Mr. Sowell informs us that history doesn’t lie and that the facts are there to be seen by all. In 1921, when the tax rate for those making over $100,000 was 73 percent, income tax revenue stood at just over $700 million, of which 30 percent ($210 million) was paid by the “wealthy.” By 1929, when the tax rate had finally been reduced all the way down to 24 percent on those making over $100,000, tax revenues exceeded $1 billion and 65 percent of that revenue (over $650 million) was paid by the wealthy. Why, lo and behold, the lowering of the tax rates on all equally, resulted in an even higher portion of all collected taxes coming from the wealthy.

OK, I get it—all the math and financial detail is probably giving you a headache so I’ll stop. What I’ve provided is a start to make the point that “trickle-down theory” is a smokescreen by those who seek to control our lives through raising taxes ever higher and higher. Regardless of what is done with the revenue, when politicians find more and more ways to take more and more of our earnings it reduces us all to tax slaves and that’s exactly the point in doing it. Rather than allow us to fund the causes we choose with our dollars—a situation that makes it more difficult for self-serving officials to control us—it is more profitable for these so-called “public servants” to keep us at their behest by taxing us at ever higher and higher rates and making us think they are doing it for us as if we have no ability to run our own lives.
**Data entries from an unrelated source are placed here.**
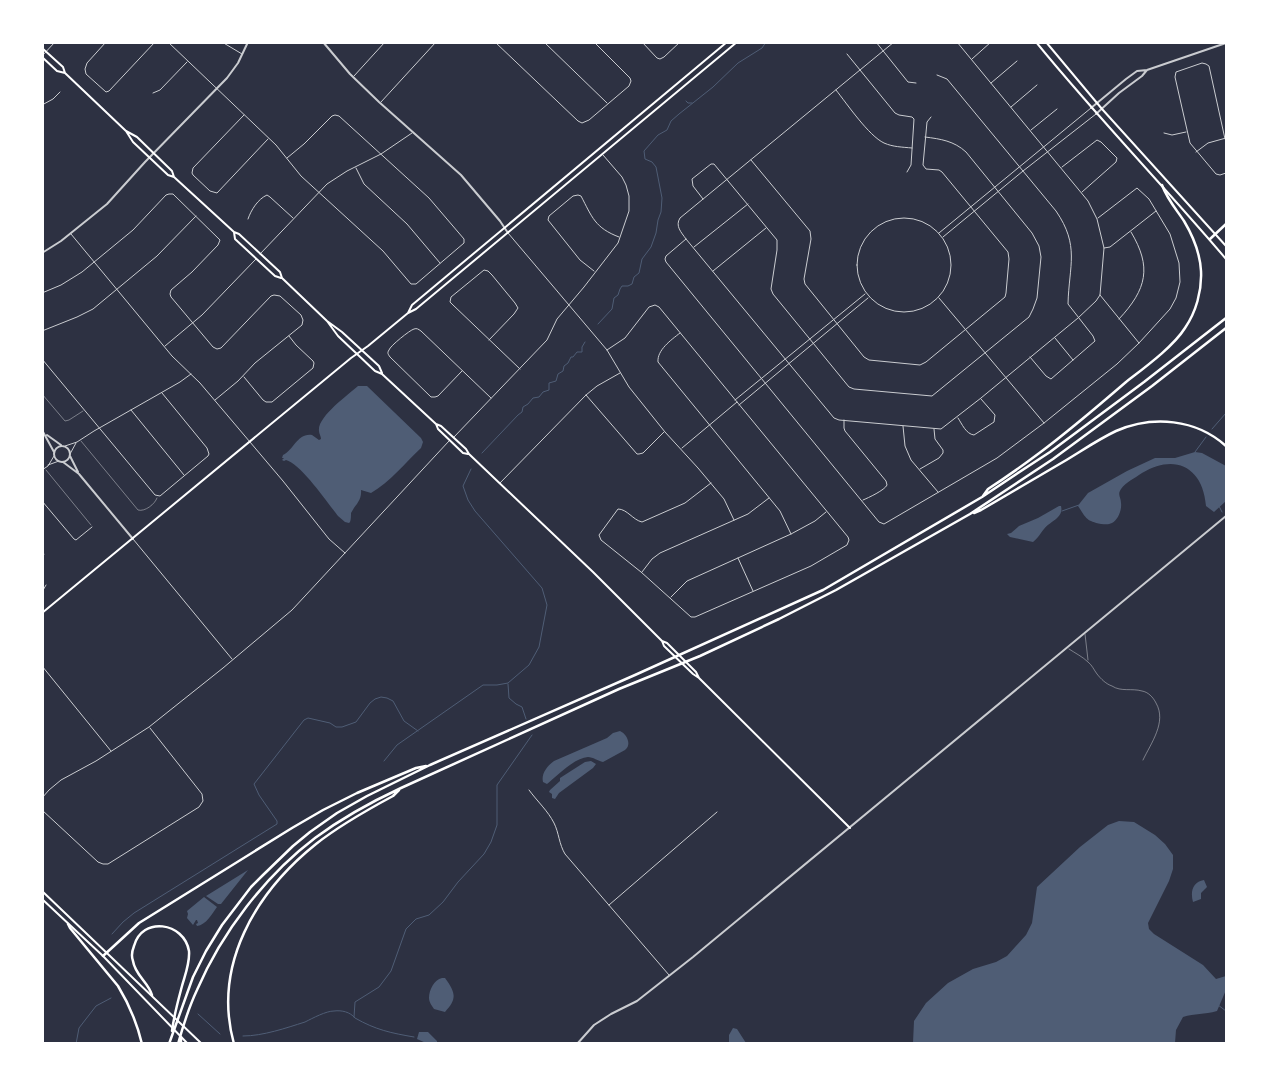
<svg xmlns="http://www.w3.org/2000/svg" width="1269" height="1086" font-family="Poppins,sans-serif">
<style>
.water{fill:#4f5d75}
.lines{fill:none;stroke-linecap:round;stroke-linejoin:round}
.stream{stroke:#4f5d75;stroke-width:1}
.service{stroke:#caccd0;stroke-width:0.5}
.minor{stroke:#caccd0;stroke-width:1}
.tertiary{stroke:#caccd0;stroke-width:2}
.secondary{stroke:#fff;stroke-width:2}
.motorway{stroke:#fff;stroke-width:2.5}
</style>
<rect width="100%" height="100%" fill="#2d3142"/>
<path class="water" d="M358 386H367L421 438 423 442 421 448C405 463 390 482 371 493L361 490C362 501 355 505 351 513 351 515 351 520 350 522L349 523 345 522 338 516C327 502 301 464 286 460L284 461 282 460 284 458H282L283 455C294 450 297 433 312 435L319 440 321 439C321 436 319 434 319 431 317 417 348 395 358 386Z
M1195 452 1202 453 1226 466V501L1214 512 1206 506C1203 467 1175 453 1142 473 1135 478 1126 482 1121 489 1117 495 1121 497 1121 503 1122 510 1118 520 1112 523 1108 525 1105 524 1101 524 1086 521 1086 518 1078 506L1080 503 1088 493 1127 471 1155 458H1175Z
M1059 506H1061C1064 518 1050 521 1044 529 1040 534 1038 538 1033 542L1010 537 1007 534 1011 533 1019 526 1038 518Z
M620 731C627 734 632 745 625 750L603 762C598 761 593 757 588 757 574 758 557 776 547 784L543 782C541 774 547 766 554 761L607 738 613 733Z
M591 761 596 764 593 768 559 793 555 799 552 798V794L549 792 550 790 560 781V778L585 762Z
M1119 821 1134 822 1155 835 1165 844 1173 855V869L1169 881 1148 923 1149 929 1154 934 1203 965 1216 979 1226 976V990L1217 1011C1204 1015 1195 1013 1183 1017L1176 1030 1175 1043H913L914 1021 926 1003 948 983 973 969 996 962 1007 956 1026 935 1032 923 1037 887 1080 847 1108 825Z
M248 870 221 904H218L206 896Z
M1204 880 1207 887 1201 893V899L1193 902C1190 891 1193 882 1204 880Z
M204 897 217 907C212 914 206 925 197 926L196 924 198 923 197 920H196L193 925 187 918 188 914 187 911Z
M442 978H445C456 993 457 999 445 1012L434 1009C432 1006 429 1002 429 998 429 990 434 980 442 978Z
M733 1028 737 1029 746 1043H729V1035Z
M419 1032H428L437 1041V1043H426L417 1039Z"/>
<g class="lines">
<path class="stream" d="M686 101 688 103H692
M598 324 612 309 614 298 618 295 620 289 622 286H628L632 284 634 277 639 273 642 259 651 247 656 233 658 220 661 212 662 198 656 167 652 162 645 159 644 151 658 135 667 130 671 121 679 114 713 87 738 63 762 48 766 42
M1212 429 1226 413
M1195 452 1206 437
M482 453 518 415 522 412 523 407 528 404 533 398 539 397 543 392 549 390V383L556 381 558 374 563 371 564 366 568 363 571 357H573L577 352H582V347L585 342
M1219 506 1222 512
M1062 511 1079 505
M508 684 509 698 516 704 522 707 526 719
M384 761 397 745 483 685H497L508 683 529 665 539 647 547 605 542 588 475 511 468 500 463 486 471 469
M112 934 123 922 134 913 277 824V821L259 795 254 784 304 720 308 718 330 723 336 727H342L356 722 370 703 375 699 381 697 387 698 393 701 404 721 418 731
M1218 1005 1226 1011
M198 1014 220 1034
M354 1017 355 1002 379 987 391 971 406 929 416 919 429 915 443 902 458 882 484 854 491 842 497 825V785L532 735
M243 1036C263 1036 286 1028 305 1022 313 1018 326 1011 334 1011 342 1010 350 1012 355 1018 376 1030 391 1033 414 1037
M76 1044 79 1028 96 1006 111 998"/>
<path class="service" d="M42 394 65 421 69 420 83 411
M81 441 138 510C145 512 155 504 157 498
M46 470 91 525
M1085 634 1088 660
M1069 649C1075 653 1083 657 1088 662 1092 665 1094 670 1097 674 1101 679 1106 684 1112 686 1121 692 1132 688 1142 691 1148 692 1153 697 1156 703 1167 722 1151 743 1143 760"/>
<path class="minor" d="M106 42 87 63 85 69 86 74 106 92 109 91 155 42
M168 42 276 145 301 176 383 251 411 284H416L464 243V239L429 198 339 116 335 115 332 116 304 144 287 158
M222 42 242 54
M495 42 578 121 582 123 589 120 629 86 631 81 630 78 594 42
M544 42 607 103
M642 42 657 58 660 59 664 57 680 42
M876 42 908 82 916 83
M894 42 680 218C675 226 681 232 686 239L834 418 839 420 941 429 981 398 1078 318 1096 301 1100 295 1104 248 1097 219 1088 201 957 42
M847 54 895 113 899 115 912 117 914 119 911 165 907 172
M42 56 55 42
M972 59 991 42
M937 75 947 79 1056 211C1080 246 1069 265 1068 304L1093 336 1095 341 1051 379 1046 376 1030 357
M354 76 385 42
M991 83 1017 61
M836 90C847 104 869 136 884 143 893 147 902 147 912 148
M153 93 160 90 187 62
M381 102 436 42
M42 105 53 99 60 92
M1011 107 1037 85
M244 115 193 168 192 173 193 175 210 191 217 193 268 139
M1031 130 1057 109
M1164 133 1172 135 1186 132
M1225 139 1209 66 1206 64 1202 63 1176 72 1175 77 1190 143 1216 174 1220 175 1226 173
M1196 152 1208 143 1226 138
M751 160 810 231 811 239 804 279 805 284 864 357 869 360 920 365 926 362 1005 297 1006 293 1009 259 1008 252 942 172 939 170 926 169 923 165 927 122 931 117
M1062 167 1097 140 1101 142 1117 158 1116 162 1082 192
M356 168 364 184 407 224 440 263
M703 199 693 186 692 179 711 164H714L777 240V250L771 289 773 294 849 387 854 389 932 396 1029 317 1033 309 1037 298 1041 257 1039 246 1032 233 966 152C954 141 941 139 925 137
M857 265a47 47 0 1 1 94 0a47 47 0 1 1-94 0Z
M248 219C251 210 258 199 267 195L270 197 293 218
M508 233 607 350 629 387 665 432 698 468 724 499 734 520
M939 233 1091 108
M71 234 172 356 200 383 283 481 329 539 345 553
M943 237 1023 171 1096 114
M686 239 666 256 665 259 666 262 879 522 884 524 997 458 1044 423 1117 364 1139 343 1170 309 1176 298 1180 282 1179 263 1170 234 1149 199 1137 188 1098 218
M694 247 748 204
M1104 248 1110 247 1156 211
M260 254 327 184 347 171 381 154 412 133
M594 271 580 260 548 220 549 216 573 196 578 195 581 196C592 217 595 228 619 237
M713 271 766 228
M42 293 61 285 82 272 133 230 166 195 169 194H173L220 240 218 245 192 272 171 290 170 294 171 297 213 347 217 349 221 348 271 296 274 295 280 296 301 315 303 320 302 325 255 363 238 381 215 400
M1100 295 1139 343
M939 298 1044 423
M1119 319C1147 289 1152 267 1131 232
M42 331 77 317 93 309 157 256 196 216
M680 333C671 340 657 350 658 362L780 511 791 534
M1055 338 1073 360
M489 340 514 314 518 308 515 303 492 275 488 271 484 270 451 297 450 302 453 305 520 369
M165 346 202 315 256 259
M607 350 625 338 649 307 655 305 659 307 848 537 849 540 847 545 811 566 695 617H691L641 572 601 540 599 535 618 509C627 509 633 520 642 522L685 503 711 483
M42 359 155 495 160 496 208 456 209 454 207 448 162 393
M462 371 438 396 435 397H431L390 357C388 354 387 353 389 350 390 346 410 330 414 329 417 328 418 329 421 331L491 398
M244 377 263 400 266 402H272L313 368 314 363 313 361 296 345 289 336
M586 395 637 454H639L643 453 664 432
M735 400 865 294
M739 405 868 298
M131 410 184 475
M958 418C962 424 966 434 974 435L994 422 995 415 981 399
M844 420V428L845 431 886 481C886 482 887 484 887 485 885 490 868 498 863 500
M903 426 905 446 911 460 938 492
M454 437 547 340 557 319 584 287 618 243 629 211V196L626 185 622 177 603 155
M65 446 77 442 94 431 180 382 191 374
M682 448 737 402
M70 454 76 443
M48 465 59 461
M920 469 939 458 943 453V450L935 439 934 429
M42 470 48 466 54 456
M500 483 586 395 597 386 620 373
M42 501 74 539 76 540 92 527
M133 539 232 659
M42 553 44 554
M738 558 753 591
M642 572 652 559 660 553 748 514 769 498
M42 592 46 585
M671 597 687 581 791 534 815 521 826 512
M42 666 111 751
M529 790C537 801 548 811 554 823 559 833 559 844 565 854L669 975
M42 798 49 790 61 780 96 761 149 727 223 668 292 610 449 441
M42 810 98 862 103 864H108L199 807 203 801 202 794 150 728
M609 905 717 812"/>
<path class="tertiary" d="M323 42 350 74 379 102 461 175 500 221 508 233
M1091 108 1126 79 1137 71 1147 70 1226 43
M1096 114 1119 93 1142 76 1147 70
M42 253 61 241 107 204 145 162 227 78 238 63 248 42
M42 430 54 452
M47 435 61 445
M54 454a8 8 0 1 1 16 0a8 8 0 1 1-16 0Z
M70 456 78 472
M63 462 79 474 133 539
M577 1044 594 1025 611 1014 637 1001 693 957 1226 516"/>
<path class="secondary" d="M1036 42C1097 117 1164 186 1226 259
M1046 42 1102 109 1226 246
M42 48 63 67 65 73 126 131 137 137 172 171 174 177
M42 57 57 71 65 73
M126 131 133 142 168 175 174 177 234 232 239 234 280 272 282 278 327 321 342 332 379 366 382 373
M234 232 235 239 275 276 281 278
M408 313 412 305 727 42
M327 321 338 336 375 371 382 374 436 424 441 426 466 449 469 454 593 572 662 641 664 646 693 674 699 678 850 828
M436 424 438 429 463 453 468 454
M42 613 351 358 368 346 408 313 416 309 434 294 737 42
M662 641 667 643 696 672 699 678
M42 891 202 1044
M42 899 103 956 188 1044"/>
<path class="motorway" d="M1210 239 1226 224
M983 496 988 489C1005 478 1022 466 1038 454 1068 432 1097 407 1126 382 1144 368 1173 347 1185 328 1196 312 1202 291 1201 271 1200 253 1193 236 1184 221 1176 209 1167 199 1162 185
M974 513 981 510C1008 494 1036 478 1063 462 1080 452 1097 440 1116 431 1153 415 1196 419 1226 446
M68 924 70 928 118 986C129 1004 137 1023 142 1044
M103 956 139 923 292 828 323 810 357 793 416 768 426 766
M152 995C148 982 135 975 133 961 131 956 132 951 134 946 142 916 184 922 189 951 190 963 185 975 182 986 178 1001 174 1015 172 1031
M169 1044 193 977 206 951 222 925 251 887 262 876 293 846 310 832 337 813 367 796 430 765 635 675 823 590 982 497 1015 475 1050 452 1144 382 1226 318
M178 1044C183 1026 189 1007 197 990 222 932 265 876 315 838 342 818 371 802 401 788L619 689 700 656 779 619 836 590 970 514 1053 459 1152 386 1226 328
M181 1044V1037
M234 1044C212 965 256 892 316 844 340 825 367 810 393 796L399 790"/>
</g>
<rect width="1269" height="1086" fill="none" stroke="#ffffff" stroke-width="88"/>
</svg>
In order to entice the wealthy to invest their money into the economy there has to be incentive in the form of a worthwhile return on investment. Lower tax rates are an enticement to invest one’s money into the economy where there is risk involved. The trade-off to that risk is that there is also potential to attain a higher rate of return, even after taxation, than one would realize from tax-exempt securities. The advantages to investing have to outweigh the associated risks involved with such activity otherwise tax-exemption, with its guaranteed outcome, becomes more enviable than the risk of investment followed by the punishment of higher tax rates. Higher tax rates erode return on investment and when the break-point is reached the smart money exits the economy hurting everyone and everything. Fact: Higher tax rates equate to less people paying; lower tax rates equate to more people paying.

Now, can someone, anyone, please point me to any data showing any time in our history when the wealthy paid at lower tax rates than the rest of us? I would forever be in your debt.

Finally, will someone please step forward and refute what I have written along with the additional facts and proofs that Mr. Sowell provides for us in his short booklet, “Trickle Down Theory and Tax Cuts for the Rich?” Don’t take my word for it—read Mr. Sowell.